In the absence of such governance mechanisms, I’ll take the admittedly flawed rules-based approach.

Viewed through this prism of the lack of regulatory Watchmen, the fact that Congress, through Dodd-Frank, passed the buck to unwatched principles-based regulatory agencies bodes ill for any real, stable, lasting improvement in the oversight of the U.S. financial system by US regulators.

Posted by AABender1 | Report as abusive

In the US, the CFTC is principles-based regulator. At the end of the day though, the CFTC does a lot of rulemaking with a lot of lawyerly type stuff. My impression is some of this can be attributed to the fact there is some market overlap with the SEC, which makes me wonder how principles-based the CFPB can stay when there are a lot of rules-based regulators its going to have to co-ordinate with.
And AnonymousChef’s point stands how principles can be easily subverted depending on who is overseeing the principles. Makes me kinda wistful for the vanilla (or more radically, public) option for consumer financial products.

Posted by br_add | Report as abusive

It’s all about integrity. If business had any, the free markets would work and regulators would not be needed.

If serving customers and helping both your own business and your customer meant anything, there would be no need for regulators.

I love Warren’s approach. But unless some really big people forcefully get behind her, she will be buried by the lobbyists who bribe legislators.

I want Obama to loudly support her every effort. I want to see some effort to instill integrity in government and industry, and even the military. [I know, not possible]


Posted by MarkWolfinger | Report as abusive

If there’s nothing to watch, we don’t have to worry about the watchers’ watchers.

Did we ever figure out who engaged Warren to write a brief for the Supreme Court on behalf of the creditors of NextWave?

Posted by Uncle_Billy | Report as abusive

What are the principles involved in receiving $90m as an expert witness in a lawsuit against a financial services company and then taking a government position as a regulator of said company? And if we are principles-based, the defense that counsel signed off on it so its okay–a rules-based defense if I ever heard one–doesn’t fly.

Warren appears to have an agenda.

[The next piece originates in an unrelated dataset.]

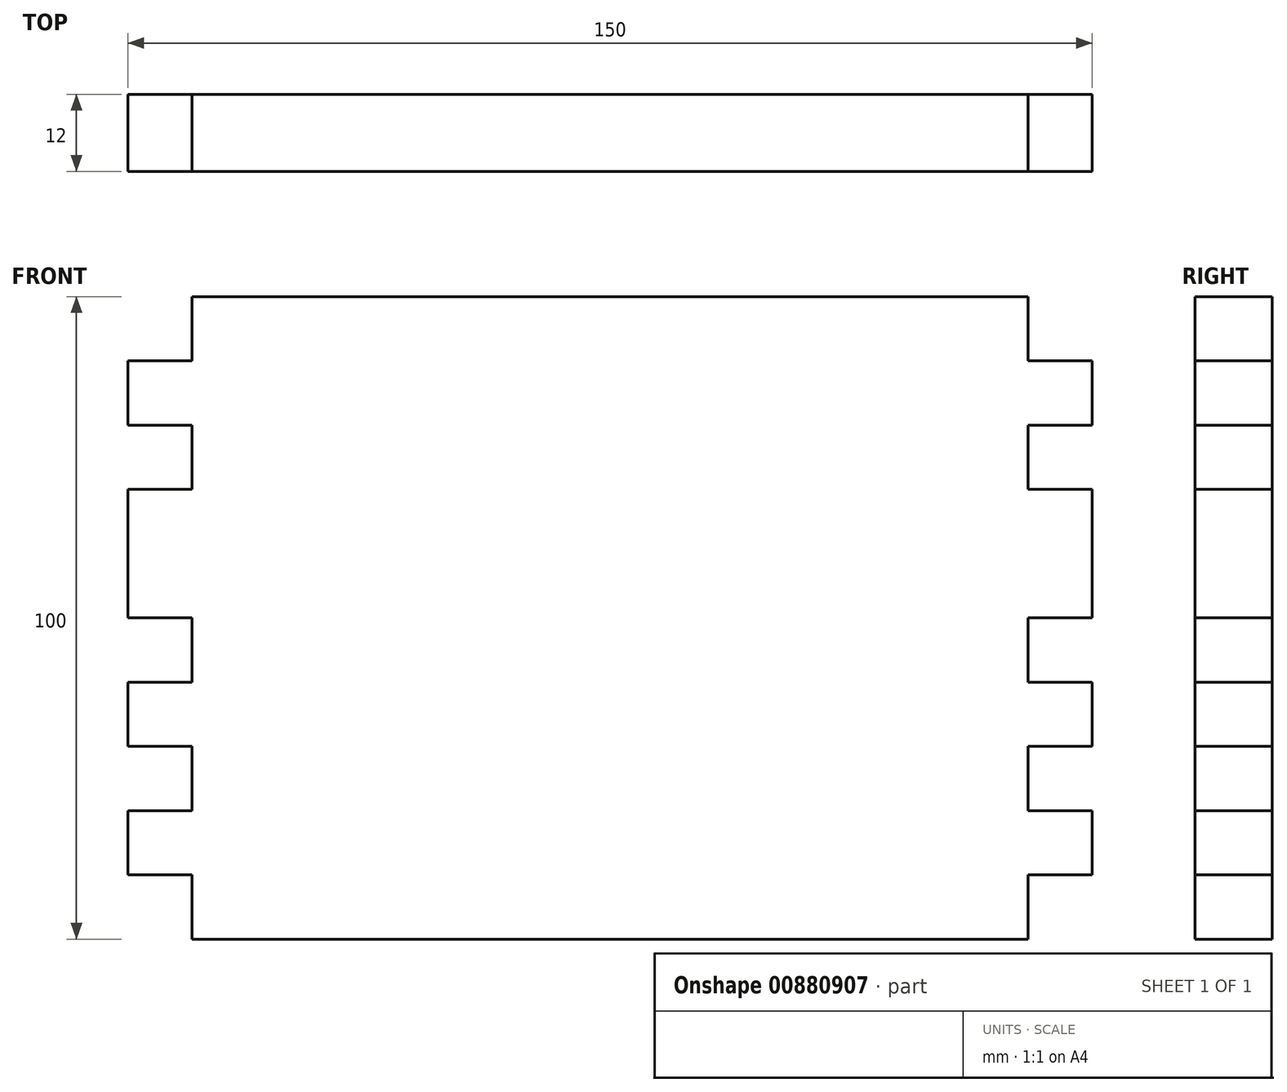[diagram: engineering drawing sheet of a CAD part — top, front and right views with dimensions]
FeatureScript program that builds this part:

The principles-based approach may give her enough slack to enforce that agenda. She reminds me of Lillian Rearden.

Posted by Publius | Report as abusive

That’s a phony scandal, Publius, meant to absorb attacks on her credibility and deflect inquiry into her other earlier activities, like the work she did in the land of NextWave, and probably other things that haven’t surfaced yet. Someone with proper legal database access could probably, easily, piece together a not so squeaky-clean CV.

Posted by Uncle_Billy | Report as abusive

@Uncle BillyInnuendo can come back to bite you in the endo Uncle Billy. I am sure anyone with access to your internet cache of searches could probably piece together a not so squeaky clean history as well. Tell a friend when you have a heart attack looking at it, to be sure that erasing it is the first thing he does.

I hope my assumptions and innuendo don’t hurt your credibility!

@Publius 90m? ermm I think not… 90k is a little less then 90m and she didn’t take a Government position. She was doing the consulting before she was asked to work on the commission.

She worked part time doing what she had been doing all along… but now that she HAS a Government position she has stopped doing all work outside of her new position… nice way to twist it all though!

Posted by hsvkitty | Report as abusive

Oh Kitty, have I got a guy for you. Head on over to the Baseline blog and work your magic on Ted K. I think he lives in Garden City. Don’t take any wooden Lunies.

Posted by Uncle_Billy | Report as abusive

Ted K seems like a standup guy with his own brand of magic… and wish he were from up North of me… sadly he is American. Did you mean because he is so obviously bright?

And it’s loonies… after the Canadian Loon on the one dollar coin.